* [What to work on]:
Copy the data below exactly, omitting any picture it contains.

[Transcribed page contents]
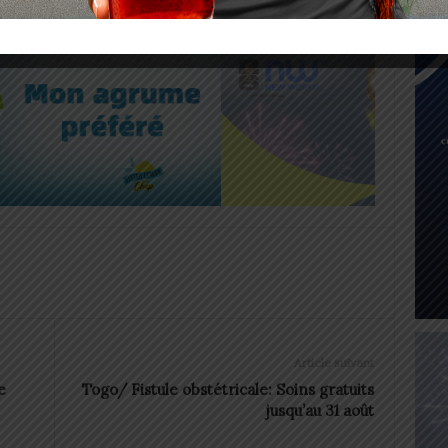
Article suivant
e
Togo/ Fistule obstétricale: Soins gratuits
jusqu’au 31 août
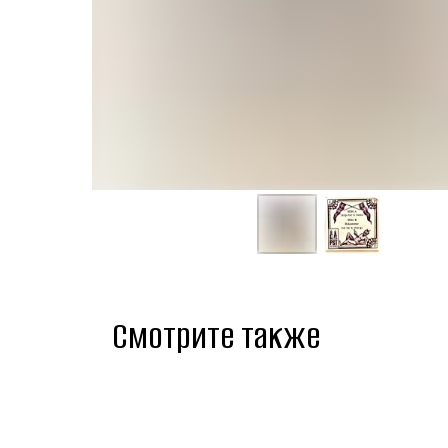
Смотрите также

* [Answer]:
Article suivant
e
Togo/ Fistule obstétricale: Soins gratuits
jusqu’au 31 août
Смотрите также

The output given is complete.